Saved data entries
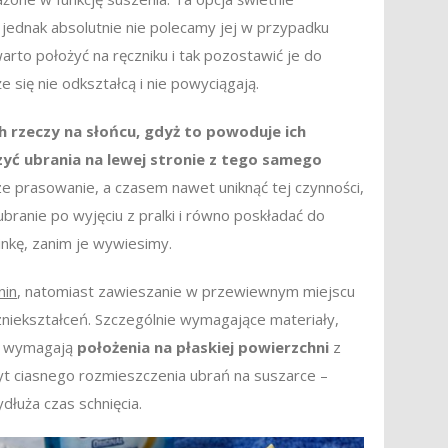
 jednak absolutnie nie polecamy jej w przypadku
arto położyć na ręczniku i tak pozostawić je do
się nie odkształcą i nie powyciągają.
h rzeczy na słońcu, gdyż to powoduje ich
zyć ubrania na lewej stronie z tego samego
sze prasowanie, a czasem nawet uniknąć tej czynności,
ranie po wyjęciu z pralki i równo poskładać do
nkę, zanim je wywiesimy.
nin
, natomiast zawieszanie w przewiewnym miejscu
niekształceń. Szczególnie wymagające materiały,
e, wymagają
położenia na płaskiej powierzchni
z
zbyt ciasnego rozmieszczenia ubrań na suszarce –
ydłuża czas schnięcia.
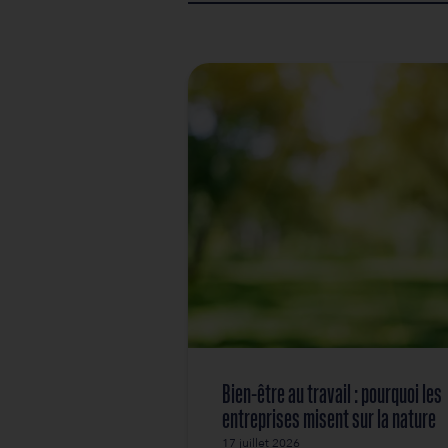
Cela commence en amont
un programme préc
des informations pra
un dress code adapté
des indications mété
un plan d’accès qui é
Une fois l’événement lanc
participants. Les annonce
mais efficace, pour aiguill
Après l’événement, la con
souvenir prolonge les émo
La communication, lorsqu’
au-delà du jour J.
A lire aussi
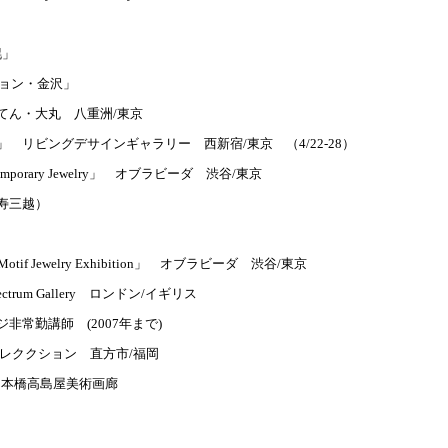
幌」
ション・金沢」
てん・大丸 八重洲/東京
」 リビングデサインギャラリー 西新宿/東京 （4/22-28）
 Contemporary Jewelry」 オブラビーダ 渋谷/東京
寿三越）
s of Motif Jewelry Exhibition」 オブラビーダ 渋谷/東京
Electrum Gallery ロンドン/イギリス
非常勤講師 (2007年まで)
むらコレククション 直方市/福岡
日本橋高島屋美術画廊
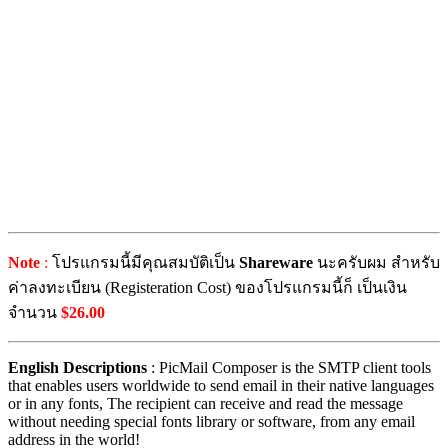
Note
:
โปรแกรมนี้มีคุณสมบัติเป็น
Shareware
นะครับผม สำหรับ
ค่าลงทะเบียน (Registeration Cost) ของโปรแกรมนี้ก็ เป็นเงิน
จำนวน
$26.00
English Descriptions
: PicMail Composer is the SMTP client tools
that enables users worldwide to send email in their native languages
or in any fonts, The recipient can receive and read the message
without needing special fonts library or software, from any email
address in the world!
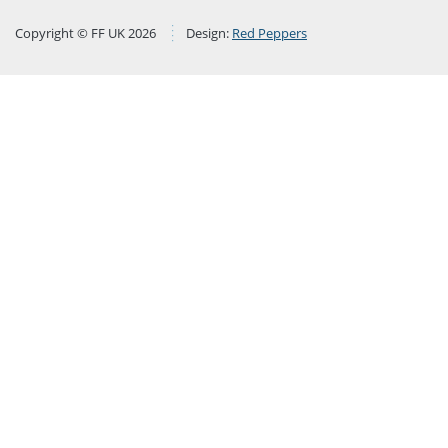
Copyright © FF UK 2026
Design:
Red Peppers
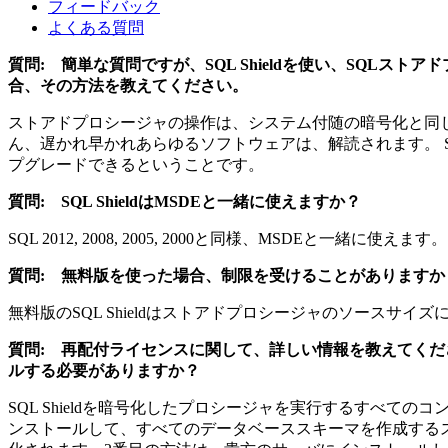
フィードバック
よくある質問
質問: 簡単な質問ですが、SQL Shieldを使い、SQ
合、その方法を教えてください。
ストアドプロシージャの操作は、システム付随の暗号化と同
ん、遅かれ早かれあらゆるソフトウェアは、解読されます。 S
プグレードできるということです。
質問: SQL ShieldはMSDEと一緒に使えますか？
SQL 2012, 2008, 2005, 2000と同様、MSDEと一緒に使えます。
質問: 無料版を使った場合、制限を受けることがありますか
無料版のSQL Shieldはストアドプロシージャのソースサイ
質問: 再配付ライセンスに関して、詳しい情報を教えてく
ルする必要がありますか？
SQL Shieldを暗号化したプロシージャを実行するすべての
ンストールして、すべてのデータベーススキーマを作成するスクリプトを実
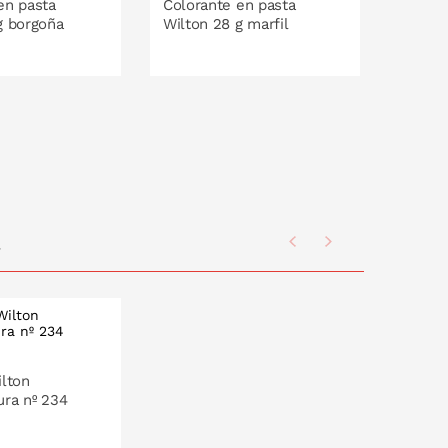
en pasta
Colorante en pasta
Colora
g borgoña
Wilton 28 g marfil
Wilton
O EN LA CESTA
PONLO EN LA CESTA
P
a
ilton
ura nº 234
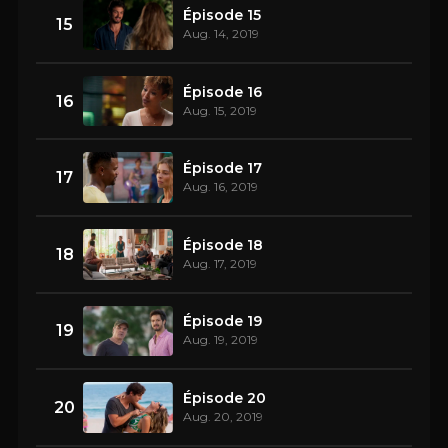
Épisode 15
15
Aug. 14, 2019
Épisode 16
16
Aug. 15, 2019
Épisode 17
17
Aug. 16, 2019
Épisode 18
18
Aug. 17, 2019
Épisode 19
19
Aug. 19, 2019
Épisode 20
20
Aug. 20, 2019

◆ **Task prompt**
Reproduce every line of text from all of the entries above character for character, and leave the pictures out of your answer.

◆ **Exercise output**
 jednak absolutnie nie polecamy jej w przypadku
arto położyć na ręczniku i tak pozostawić je do
się nie odkształcą i nie powyciągają.
h rzeczy na słońcu, gdyż to powoduje ich
zyć ubrania na lewej stronie z tego samego
sze prasowanie, a czasem nawet uniknąć tej czynności,
ranie po wyjęciu z pralki i równo poskładać do
nkę, zanim je wywiesimy.
nin
, natomiast zawieszanie w przewiewnym miejscu
niekształceń. Szczególnie wymagające materiały,
e, wymagają
położenia na płaskiej powierzchni
z
zbyt ciasnego rozmieszczenia ubrań na suszarce –
ydłuża czas schnięcia.
Cela commence en amont
un programme préc
des informations pra
un dress code adapté
des indications mété
un plan d’accès qui é
Une fois l’événement lanc
participants. Les annonce
mais efficace, pour aiguill
Après l’événement, la con
souvenir prolonge les émo
La communication, lorsqu’
au-delà du jour J.
A lire aussi
幌」
ション・金沢」
てん・大丸 八重洲/東京
」 リビングデサインギャラリー 西新宿/東京 （4/22-28）
 Contemporary Jewelry」 オブラビーダ 渋谷/東京
寿三越）
s of Motif Jewelry Exhibition」 オブラビーダ 渋谷/東京
Electrum Gallery ロンドン/イギリス
非常勤講師 (2007年まで)
むらコレククション 直方市/福岡
日本橋高島屋美術画廊
Note
:
โปรแกรมนี้มีคุณสมบัติเป็น
Shareware
นะครับผม สำหรับ
ค่าลงทะเบียน (Registeration Cost) ของโปรแกรมนี้ก็ เป็นเงิน
จำนวน
$26.00
English Descriptions
: PicMail Composer is the SMTP client tools
that enables users worldwide to send email in their native languages
or in any fonts, The recipient can receive and read the message
without needing special fonts library or software, from any email
address in the world!
Copyright © FF UK 2026
Design:
Red Peppers
フィードバック
よくある質問
質問: 簡単な質問ですが、SQL Shieldを使い、SQ
合、その方法を教えてください。
ストアドプロシージャの操作は、システム付随の暗号化と同
ん、遅かれ早かれあらゆるソフトウェアは、解読されます。 S
プグレードできるということです。
質問: SQL ShieldはMSDEと一緒に使えますか？
SQL 2012, 2008, 2005, 2000と同様、MSDEと一緒に使えます。
質問: 無料版を使った場合、制限を受けることがありますか
無料版のSQL Shieldはストアドプロシージャのソースサイ
質問: 再配付ライセンスに関して、詳しい情報を教えてく
ルする必要がありますか？
SQL Shieldを暗号化したプロシージャを実行するすべての
ンストールして、すべてのデータベーススキーマを作成するスクリプトを実
en pasta
Colorante en pasta
Colora
g borgoña
Wilton 28 g marfil
Wilton
O EN LA CESTA
PONLO EN LA CESTA
P
a
ilton
ura nº 234
Épisode 15
15
Aug. 14, 2019
Épisode 16
16
Aug. 15, 2019
Épisode 17
17
Aug. 16, 2019
Épisode 18
18
Aug. 17, 2019
Épisode 19
19
Aug. 19, 2019
Épisode 20
20
Aug. 20, 2019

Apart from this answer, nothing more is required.